Спустя миг, сам того не заметив, увидел я иные эмоции на лице моей Матушки. С лёгкой улыбкой она приблизилась к Онка и обняла её, коснувшись подбородка её рукою аккуратной. А только подняла Онка голову свою в удивлении лёгком… Поцеловала её Матушка Мику. В губы румяные поцеловала, без стыда и без смущения. На глазах Даемонов окружающих поцеловала. Как же стыдно мне было смотреть на это. Как Матушка моя… Мика…. целуется с сестрой своей прямо на глазах моих. И поцелуям подобным не возражала Онка, лишь потягиваясь к ней, отвечая взаимностью. Стыдом раскрашено было моё лицо. Отвернулся я в отвращении лёгком, стараясь усмирить дрожь в теле своём от картины подобной. И услышал я ласковое:

- «А это за нежность к моей любимой малютке», - даже если подобные слова шли из уст Матушки моей – стыдом продолжал покрываться я. И не только от слов этих и нареканий новых окрашивался я в румяные цвета, но от воспоминаний о ночи той… в одной кровати со Старейшиной Онка. Матушка видела цвета эти, и я старался не поворачивать своего взгляда к ней, даже когда она спросила меня:

- «Что такое, мой хороший? Стесняешься нас с Онка?»

«Прости меня, Матушка, но нахожу я грех в подобных картинах.» - ответил я ей честно, не скрывая правды и не уводя эмоции свои. И обняла меня Матушка, засмеявшись кротко. Провелась ладонью нежной по волосам моим, разглядывая очами добрыми.

«Глупышка. Любовь к родным – самая чистая из всех. В этом нет ничего странного или противного, мой мальчик,» - не понимал я слов Матушки моей. В чём чистота подобных актов, если они оба вкушают часть плода запретного? К Матушке присоединилась и Онка, с улыбкой пощипывая щёки мои, а Матушка Мика, улыбку свою растягивая, вопрос задала:

- «Что может быть плохого в том, что я поцелую свою сестру, своего брата… или даже маму свою?»

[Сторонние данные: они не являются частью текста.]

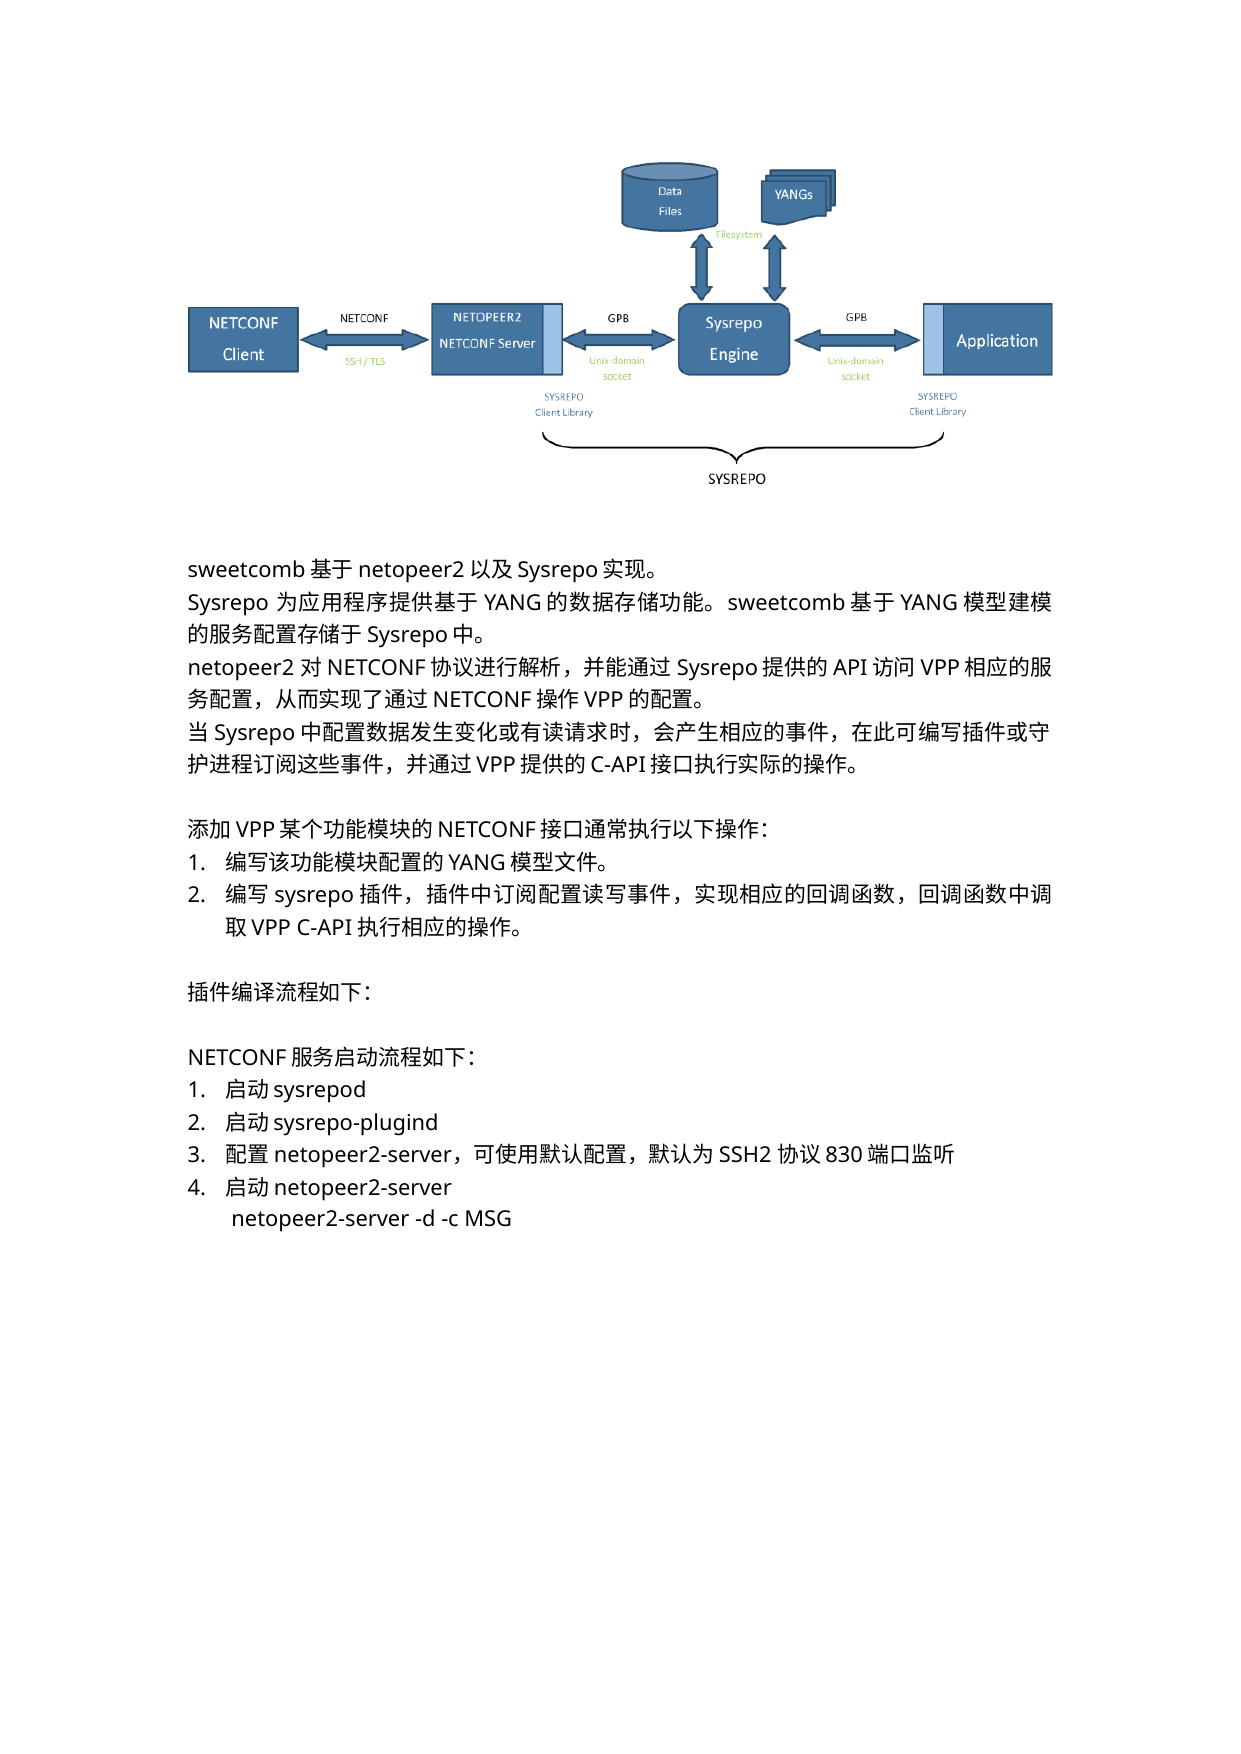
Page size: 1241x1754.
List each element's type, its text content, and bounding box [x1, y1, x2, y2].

text sweetcomb基于netopeer2以及Sysrepo实现。 [187, 552, 1053, 584]
list 启动sysrepo-plugind [187, 1104, 1053, 1137]
text 添加VPP某个功能模块的NETCONF接口通常执行以下操作： [187, 812, 1053, 844]
text 当Sysrepo中配置数据发生变化或有读请求时，会产生相应的事件，在此可编写插件或守护进程订阅这些事件，并通过VPP提供的C-API接口执行实际的操作。 [187, 714, 1053, 779]
picture [187, 162, 1053, 500]
list 启动sysrepod [187, 1072, 1053, 1104]
list 编写sysrepo插件，插件中订阅配置读写事件，实现相应的回调函数，回调函数中调取VPP C-API 执行相应的操作。 [187, 877, 1053, 942]
text netopeer2-server -d -c MSG [187, 1202, 1053, 1234]
text Sysrepo 为应用程序提供基于YANG的数据存储功能。sweetcomb基于YANG模型建模的服务配置存储于Sysrepo中。 [187, 584, 1053, 649]
text 插件编译流程如下： [187, 974, 1053, 1007]
list 配置 netopeer2-server，可使用默认配置，默认为SSH2 协议830端口监听 [187, 1137, 1053, 1169]
list 编写该功能模块配置的YANG模型文件。 [187, 844, 1053, 877]
text NETCONF服务启动流程如下： [187, 1039, 1053, 1072]
list 启动 netopeer2-server [187, 1169, 1053, 1202]
text netopeer2 对NETCONF协议进行解析，并能通过Sysrepo提供的API访问VPP相应的服务配置，从而实现了通过NETCONF操作VPP的配置。 [187, 649, 1053, 714]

В словах её смысл мелькал, но это не меняло моих взглядов на увиденную картину. Я видел двух женщин, целующихся в губы! Смело, с охотой, с жадностью! В безостановочных движениях рук по одеждам длинным! В какой мере можно показывать любовь эту… и правильно ли это? Я… затруднялся найти ответ.

«Как же я рада! Как же я рада, что ты снова с нами, сестрёнка!» - Старейшина Онка вновь выливала радость и счастье своё на наши души. В улыбке растекалась она от объятий Матушки моей. Разглядывала лицо сестры своей глазами сверкающими.

«Я тоже рада видеть тебя, сестричка. И я тут подумала… Может я могу… пообедать у тебя? Дитя моё проголодалось от вечных скитаний по Горизонту. Да и я, тоже…» - на вопрос Матушки моей Онка ответила радостными кивками, помахав рукою своей Анку, что появился из-за угла дома каменного. И его встретила Матушка с поцелуями нежными, но коротким поцелуй этот был. Возможно… Матушке не хотелось смущать меня вновь картинами подобными, или же она не слишком сильно любила Старейшину Анку.

И взяла меня за руку Матушка. Поцеловала сестру свою Онку нежно и взглянула на меня с улыбкой тёплой. А из уст её ласковых вышло: – «Пойдём, мой мальчик. Мы не будем задерживаться у них. Обещаю. Не терпится мне принять горячую ванну и поболтать с тобой за чашечкой чая».

И вновь я слышал слова незнакомые, вновь задавался вопросами новыми. К счастью… Матушка Мика с радостью ответит на все мои вопросы.

Матушка решила провести ночь в Доме Анку и Онка, и вечер в их доме начался с лестных слов и небольшого обеда. В доме уютном и тёплом сидели мы, за столом из дерева светлого. На столе этом быстро оказался и хлеб свежий, и вода чистейшая, вместе с разнообразными плодами и мясом существа неизвестного. Многие вещи на столе этом пугали меня, и я пристально наблюдал за каждым движением рук Матушки моей. Каждый неизвестный мне плод, который брала она в свои руки, брал и я, повторяя всё, что делает она.